■ Task directions ■
Swap "Bluetooth" for "BT" in the lines starting at the one with "お友だちが増えて、にぎやかになったね！" and ending at the one with "1x пульт дистанційного керування", and give back only those lines, otherwise unchanged. Leave the pictures out.

==================================================

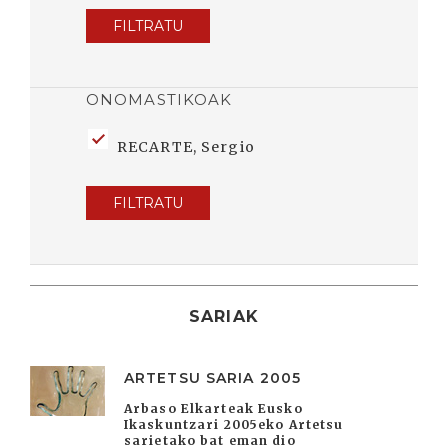
FILTRATU
ONOMASTIKOAK
RECARTE, Sergio
FILTRATU
SARIAK
ARTETSU SARIA 2005
Arbaso Elkarteak Eusko
Ikaskuntzari 2005eko Artetsu
sarietako bat eman dio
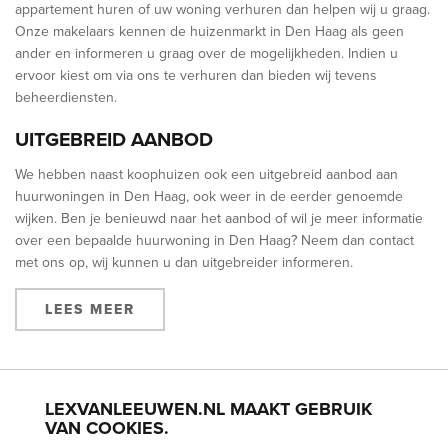
appartement huren of uw woning verhuren dan helpen wij u graag.
Onze makelaars kennen de huizenmarkt in Den Haag als geen
ander en informeren u graag over de mogelijkheden. Indien u
ervoor kiest om via ons te verhuren dan bieden wij tevens
beheerdiensten.
UITGEBREID AANBOD
We hebben naast koophuizen ook een uitgebreid aanbod aan
huurwoningen in Den Haag, ook weer in de eerder genoemde
wijken. Ben je benieuwd naar het aanbod of wil je meer informatie
over een bepaalde huurwoning in Den Haag? Neem dan contact
met ons op, wij kunnen u dan uitgebreider informeren.
LEES MEER
LEXVANLEEUWEN.NL MAAKT GEBRUIK
BLOEMENBUURT
BOHEMEN
BOMENBUURT
KIJKDUIN
VAN COOKIES.
LOOSDUINEN
SCHEVENINGEN
VOGELWIJK
VRUCHTENBUURT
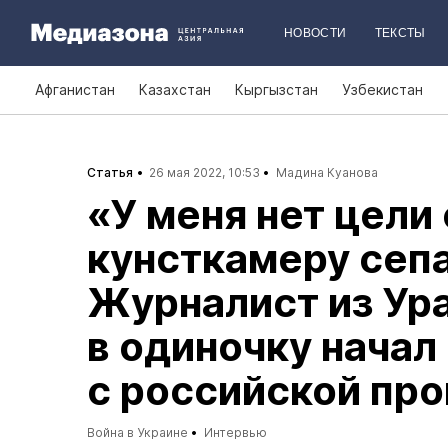
НОВОСТИ
ТЕКСТЫ
Афганистан
Казахстан
Кыргызстан
Узбекистан
Статья
26 мая 2022, 10:53
Мадина Куанова
«У меня нет цели
кунсткамеру сеп
Журналист из Ур
в одиночку начал
с российской пр
Война в Украине
Интервью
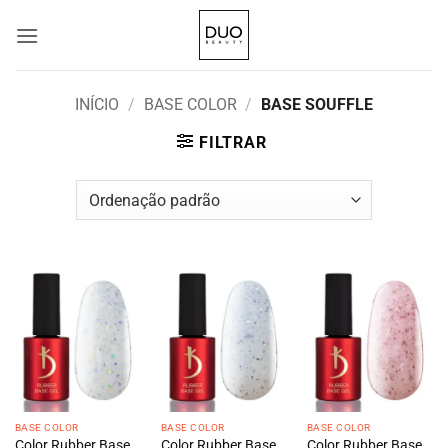
Skip
to
content
INÍCIO
/
BASE COLOR
/
BASE SOUFFLE
FILTRAR
BASE COLOR
BASE COLOR
BASE COLOR
Color Rubber Base
Color Rubber Base
Color Rubber Base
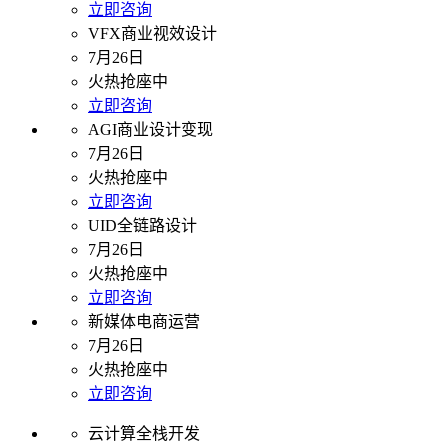
立即咨询
VFX商业视效设计
7月26日
火热抢座中
立即咨询
AGI商业设计变现
7月26日
火热抢座中
立即咨询
UID全链路设计
7月26日
火热抢座中
立即咨询
新媒体电商运营
7月26日
火热抢座中
立即咨询
云计算全栈开发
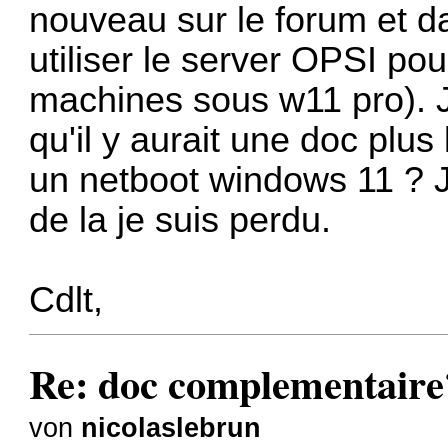
nouveau sur le forum et d
utiliser le server OPSI po
machines sous w11 pro). J
qu'il y aurait une doc plus 
un netboot windows 11 ? J
de la je suis perdu.
Cdlt,
Re: doc complementaire
von
nicolaslebrun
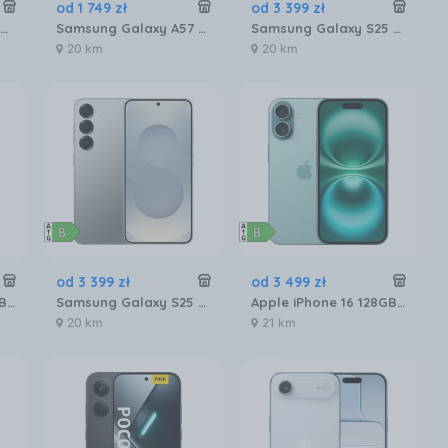
od
1 749
zł
od
3 399
zł
Apple iPhone 17 256GB Gołębi
Samsung Galaxy A57 5G 8/256GB Granatowy
Samsung Galaxy S25 SM-S931 12/256GB Czarny
20 km
20 km
od
3 399
zł
od
3 499
zł
Apple iPhone 16 128GB Biały
Samsung Galaxy S25 SM-S931 12/256GB Srebrny
Apple iPhone 16 128GB Berylowa zieleń
20 km
21 km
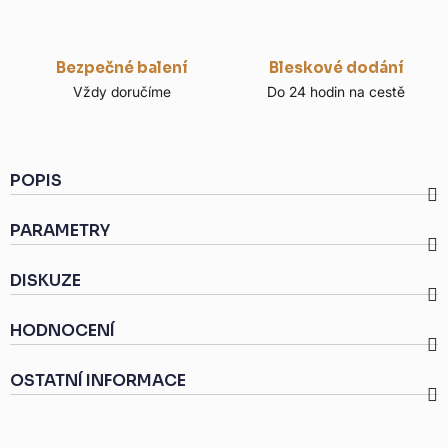
Bezpečné balení
Bleskové dodání
Vždy doručíme
Do 24 hodin na cestě
POPIS
PARAMETRY
DISKUZE
HODNOCENÍ
OSTATNÍ INFORMACE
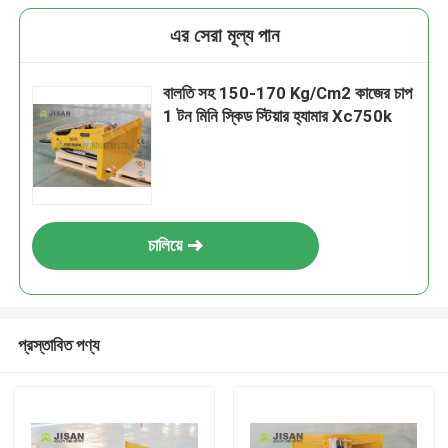
এর সেরা মূল্য পান
বালতি সহ 150-170 Kg/Cm2 কাজের চাপ
1 টন মিনি স্কিড স্টিয়ার হ্যামার Xc750k
চালিয়ে
প্রস্তাবিত পণ্য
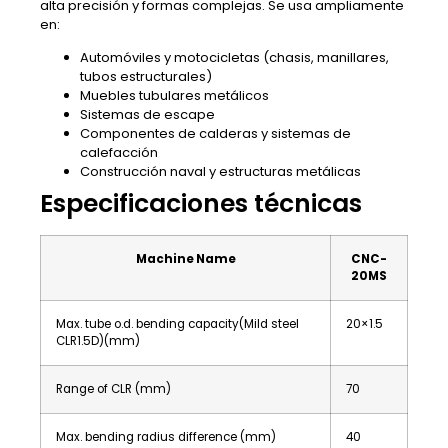
alta precisión y formas complejas. Se usa ampliamente
en:
Automóviles y motocicletas (chasis, manillares,
tubos estructurales)
Muebles tubulares metálicos
Sistemas de escape
Componentes de calderas y sistemas de
calefacción
Construcción naval y estructuras metálicas
Especificaciones técnicas
Machine Name
CNC-
20MS
Max. tube o.d. bending capacity(Mild steel
20×1.5
CLR1.5D)(mm)
Range of CLR (mm)
70
Max. bending radius difference (mm)
40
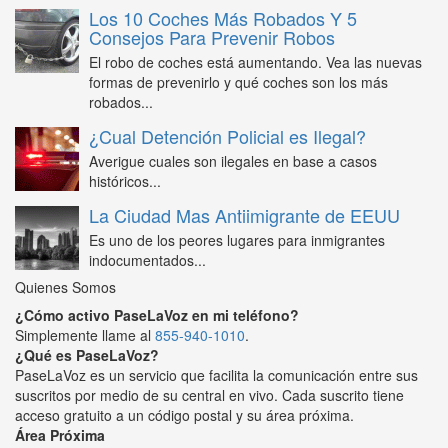
Los 10 Coches Más Robados Y 5
Consejos Para Prevenir Robos
El robo de coches está aumentando. Vea las nuevas
formas de prevenirlo y qué coches son los más
robados...
¿Cual Detención Policial es Ilegal?
Averigue cuales son ilegales en base a casos
históricos...
La Ciudad Mas Antiimigrante de EEUU
Es uno de los peores lugares para inmigrantes
indocumentados...
Quienes Somos
¿Cómo activo PaseLaVoz en mi teléfono?
Simplemente llame al
855-940-1010
.
¿Qué es PaseLaVoz?
PaseLaVoz es un servicio que facilita la comunicación entre sus
suscritos por medio de su central en vivo. Cada suscrito tiene
acceso gratuito a un código postal y su área próxima.
Área Próxima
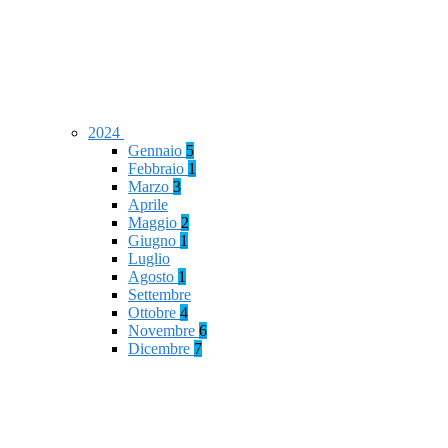
2024
Gennaio
5
Febbraio
1
Marzo
3
Aprile
Maggio
2
Giugno
1
Luglio
Agosto
1
Settembre
Ottobre
4
Novembre
6
Dicembre
7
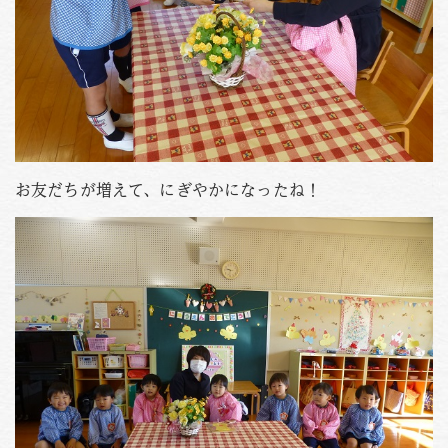
お友だちが増えて、にぎやかになったね！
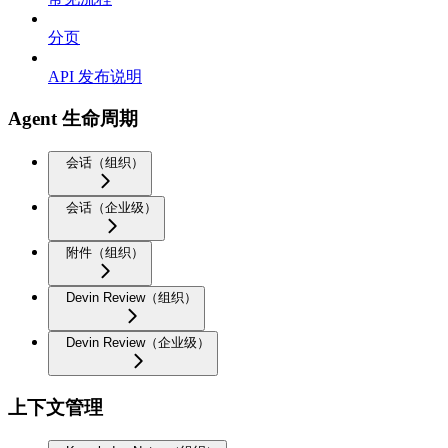
分页
API 发布说明
Agent 生命周期
会话（组织）
会话（企业级）
附件（组织）
Devin Review（组织）
Devin Review（企业级）
上下文管理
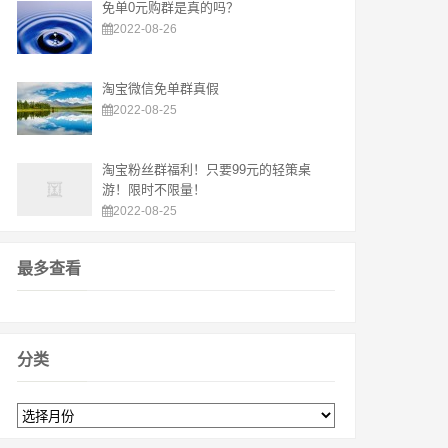
免单0元购群是真的吗？
2022-08-26
淘宝微信免单群真假
2022-08-25
淘宝粉丝群福利！只要99元的轻策桌
游！限时不限量！
2022-08-25
最多查看
分类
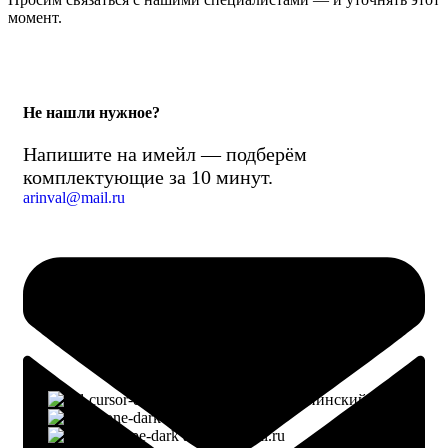
момент.
Не нашли нужное?
Напишите на имейл — подберём
комплектующие за 10 минут.
arinval@mail.ru
г. Воронеж, пр-кт Ленинский, д. 221
8 (960) 117-98-18
arinval@mail.ru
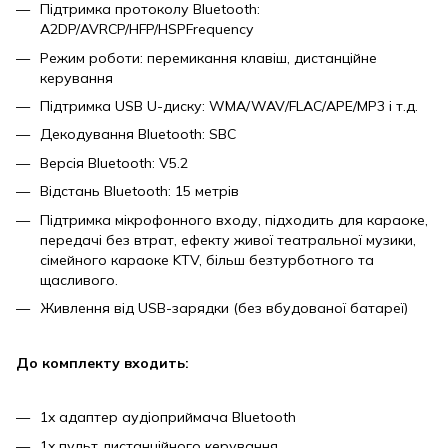
Підтримка протоколу Bluetooth:
A2DP/AVRCP/HFP/HSPFrequency
Режим роботи: перемикання клавіш, дистанційне
керування
Підтримка USB U-диску: WMA/WAV/FLAC/APE/MP3 і т.д.
Декодування Bluetooth: SBC
Версія Bluetooth: V5.2
Відстань Bluetooth: 15 метрів
Підтримка мікрофонного входу, підходить для караоке,
передачі без втрат, ефекту живої театральної музики,
сімейного караоке KTV, більш безтурботного та
щасливого.
Живлення від USB-зарядки (без вбудованої батареї)
До комплекту входить:
1x адаптер аудіоприймача Bluetooth
1x пульт дистанційного керування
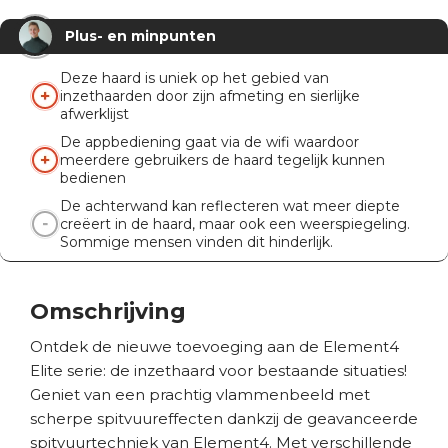
Verwarmingsfunctie
1,5 kW
Plus- en minpunten
Knispermodule
Nee
Afstandsbediening
Ja
Deze haard is uniek op het gebied van
inzethaarden door zijn afmeting en sierlijke
App
Ja
afwerklijst
De appbediening gaat via de wifi waardoor
meerdere gebruikers de haard tegelijk kunnen
bedienen
De achterwand kan reflecteren wat meer diepte
creëert in de haard, maar ook een weerspiegeling.
Sommige mensen vinden dit hinderlijk.
Omschrijving
Ontdek de nieuwe toevoeging aan de Element4
Elite serie: de inzethaard voor bestaande situaties!
Geniet van een prachtig vlammenbeeld met
scherpe spitvuureffecten dankzij de geavanceerde
spitvuurtechniek van Element4. Met verschillende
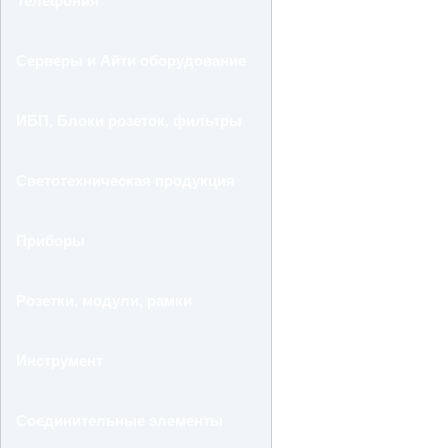
Телефония
Серверы и Айти оборудование
ИБП, Блоки розеток, фильтры
Светотехническая продукция
Приборы
Розетки, модули, рамки
Инструмент
Соединительные элементы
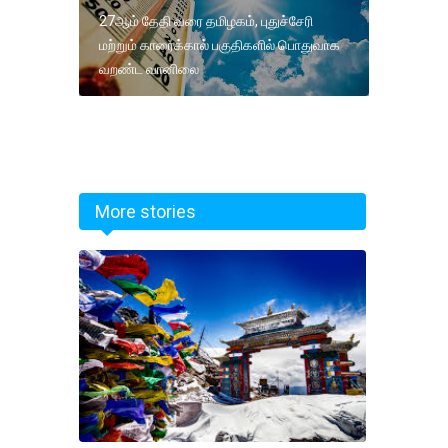
27ஆம் தேதி வரை தமிழகம், புதுச்சேரி
மற்றும் காரைக்கால் பகுதிகளில் பொதுவாக
வறண்ட வானிலை
More stories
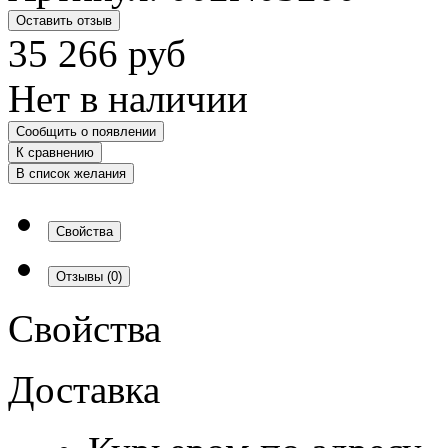
Оставить отзыв
35 266
руб
Нет в наличии
Сообщить о появлении
К сравнению
В список желания
Свойства
Отзывы
(0)
Свойства
Доставка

==================================================

■ Solution for this problem ■
お友だちが増えて、にぎやかになったね！
分页
API 发布说明
Agent 生命周期
会话（组织）
会话（企业级）
附件（组织）
Devin Review（组织）
Devin Review（企业级）
上下文管理
免单0元购群是真的吗？
2022-08-26
淘宝微信免单群真假
2022-08-25
淘宝粉丝群福利！只要99元的轻策桌
游！限时不限量！
2022-08-25
最多查看
分类
момент.
Не нашли нужное?
Напишите на имейл — подберём
комплектующие за 10 минут.
arinval@mail.ru
г. Воронеж, пр-кт Ленинский, д. 221
8 (960) 117-98-18
arinval@mail.ru
Підтримка протоколу BT:
A2DP/AVRCP/HFP/HSPFrequency
Режим роботи: перемикання клавіш, дистанційне
керування
Підтримка USB U-диску: WMA/WAV/FLAC/APE/MP3 і т.д.
Декодування BT: SBC
Версія BT: V5.2
Відстань BT: 15 метрів
Підтримка мікрофонного входу, підходить для караоке,
передачі без втрат, ефекту живої театральної музики,
сімейного караоке KTV, більш безтурботного та
щасливого.
Живлення від USB-зарядки (без вбудованої батареї)
До комплекту входить:
1x адаптер аудіоприймача BT
1x пульт дистанційного керування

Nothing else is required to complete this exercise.